INSTRUCCIONES DE TAREAS
a. Indica si cada afirmación concuerda con el texto de referencia y cita literalmente las palabras que lo deciden: (i) sólo la democracia depende fundamentalmente de la política para funcionar; (ii) la importancia social y cultural de la política crece entre los grupos ilustrados; (iii) el imaginario de los pueblos es ante todo nacional.
b. ¿Qué país aparece en el texto de referencia como ejemplo paradigmático de las tendencias descritas?
c. Enumera todas las instituciones estratégicas de la política que el texto de referencia señala como en retirada.

TEXTO DE REFERENCIA
+ + +
Como régimen de gobierno en sociedades capitalistas contemporáneas, sólo la democracia depende fundamentalmente de la política para su funcionamiento. En efecto, la política ofrece el entramado de la democracia: su forma de negociar el poder, facilitar la circulación de las élites, crear corrientes de opinión, representar ideas e intereses y resolver conflictos.

Con todo, y a pesar de su imprescindible papel en la gobernanza democrática, la política se encuentra actualmente en retroceso en casi todo el mundo. Sus funcionarios y operadores gozan de escaso prestigio, su financiamiento aparece envuelto en sospechas, sus instituciones estratégicas -parlamento, partidos, sindicatos, organizaciones de masa, clases sociales- se hallan en retirada, sus prácticas son enjuiciadas con saña, su importancia social y cultural decae entre los grupos ilustrados y es impugnada por los jóvenes.

Las fuerzas que operan para acotar su radio de acción, o para sustituirla, debilitarla o restarle legitimidad, son variadas.

Primero, la política pierde terreno globalmente frente a la emergencia de los mercados que se hacen cargo de coordinar actividades antaño controladas por dispositivos públicos. La energía, las telecomunicaciones, las obras públicas, parte de la seguridad ciudadana, la comunicación masiva, el transporte, incluso partes de la salud, la educación y la seguridad social se desenvuelven ahora en espacios o situaciones de mercado. De hecho, el mundo capitalista (o mundo a secas) está entrelazado hoy más por redes de intercambios mercantiles que por instancias políticas o burocracias transnacionales. El imaginario de los pueblos es consumista antes que nacional, patriótico, popular o de solidaridades públicas. Lo público mismo ha cambiado de signo al verse envuelto por la marejada de lo privado, contractual, lucrativo, no-gubernamental.

Chile es un ejemplo paradigmático de tales tendencias, al punto que hoy la onda emergente esgrime el lenguaje de la ‘desmercantilzación’, ‘descomodificación’ y, en general, de una ‘desprivatización’ para indicar que ha llegado el momento de reivindicar el papel de la política, el Estado y la democracia frente a las fuerzas del capitalismo y los mercados.

En seguida, los media y las redes sociales se han apoderado de la deliberación pública, transformándola de cuajo. Ésta abandona los cauces propiamente políticos -el partido, el sindicato, la mutual de trabajadores, el folleto polémico, la intelectualidad crítica, las casas editoras sofisticadas, los programas de debate, etc.- para refugiarse en los medios de comunicación: editoriales de prensa, noticias de TV, 140 caracteres de Twitter, incesantes encuestas que construyen opinión y los miles de operadores comunicacionales que trabajan el ángulo, controlan daño, relacionan públicos, publicitan ideas, mueven consignas, crean ondas y estilos y, en su conjunto, presentan la política como una actividad improductiva, un mal menor.
+ + +
REGISTROS PROPORCIONADOS
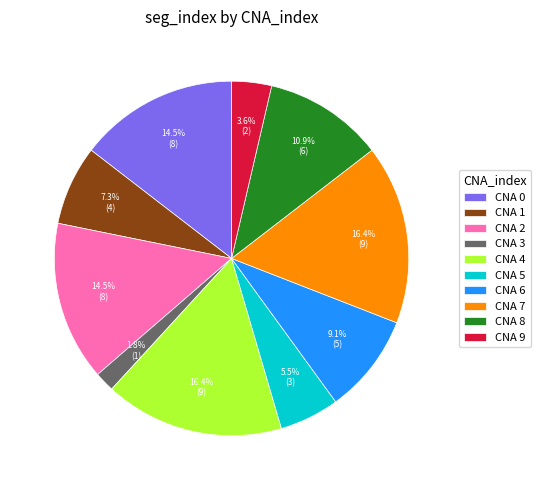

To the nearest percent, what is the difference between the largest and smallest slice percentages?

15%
+ + +
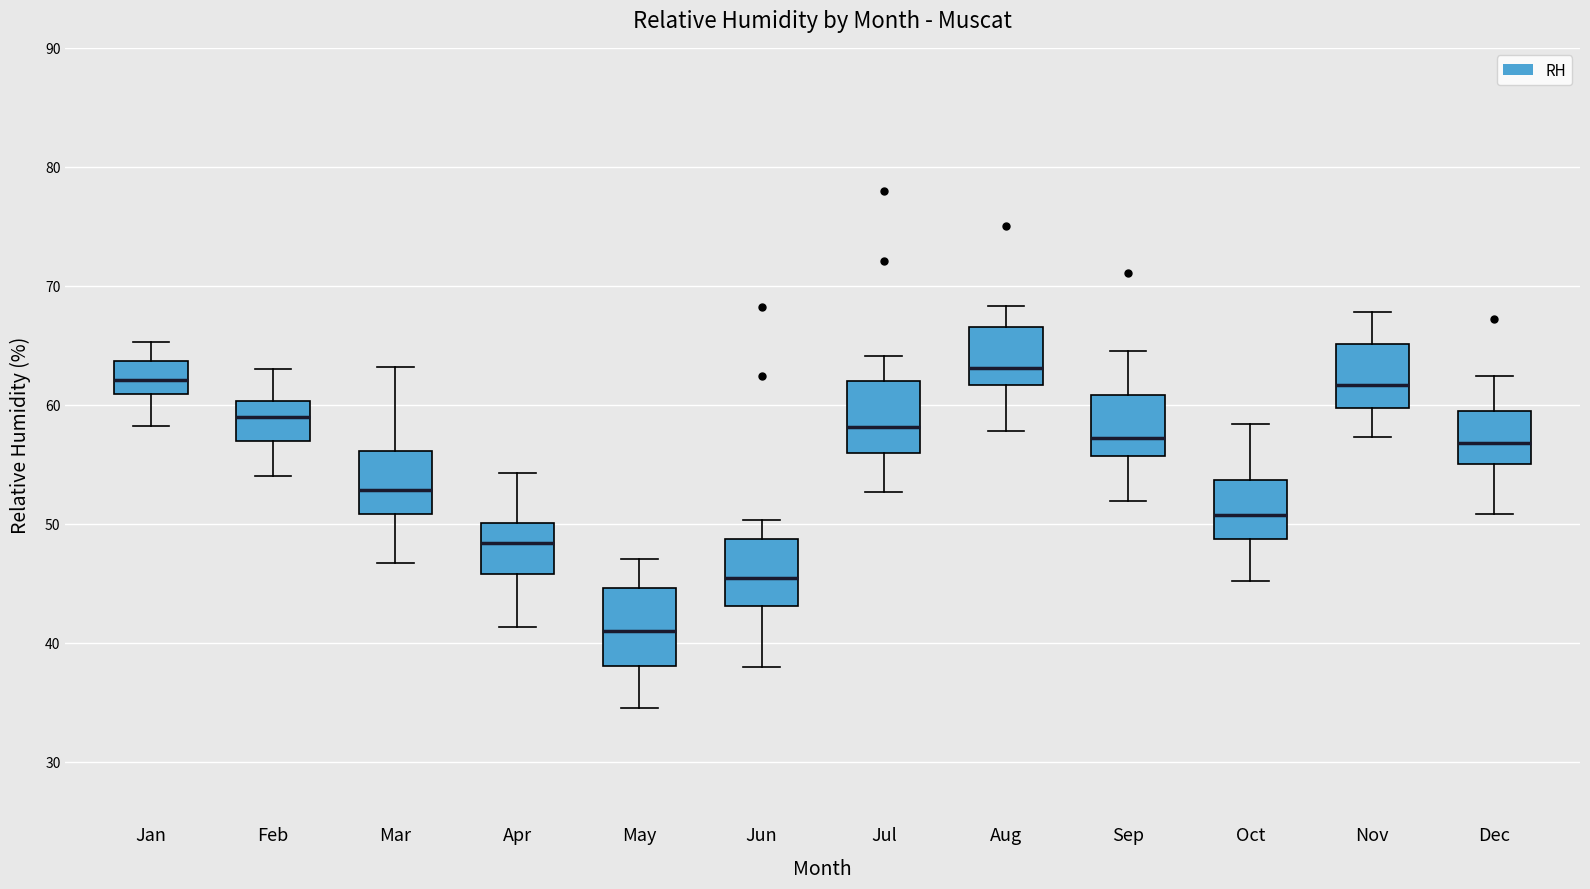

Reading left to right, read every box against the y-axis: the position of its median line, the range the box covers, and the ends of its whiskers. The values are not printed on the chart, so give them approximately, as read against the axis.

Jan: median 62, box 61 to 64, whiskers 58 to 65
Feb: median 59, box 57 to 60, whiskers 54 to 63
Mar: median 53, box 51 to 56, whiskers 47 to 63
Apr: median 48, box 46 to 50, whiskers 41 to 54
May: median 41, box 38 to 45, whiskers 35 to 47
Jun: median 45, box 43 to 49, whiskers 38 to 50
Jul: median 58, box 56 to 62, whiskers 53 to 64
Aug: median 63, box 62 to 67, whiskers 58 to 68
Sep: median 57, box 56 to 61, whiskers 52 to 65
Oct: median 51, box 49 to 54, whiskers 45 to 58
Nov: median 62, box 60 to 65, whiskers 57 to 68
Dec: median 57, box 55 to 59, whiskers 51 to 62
+ + +
RESULTADOS DE TAREAS
a.
(i) Sí: «sólo la democracia depende fundamentalmente de la política para su funcionamiento».
(ii) No: «su importancia social y cultural decae entre los grupos ilustrados».
(iii) No: «El imaginario de los pueblos es consumista antes que nacional».

b. Chile.

c. Parlamento, partidos, sindicatos, organizaciones de masa y clases sociales.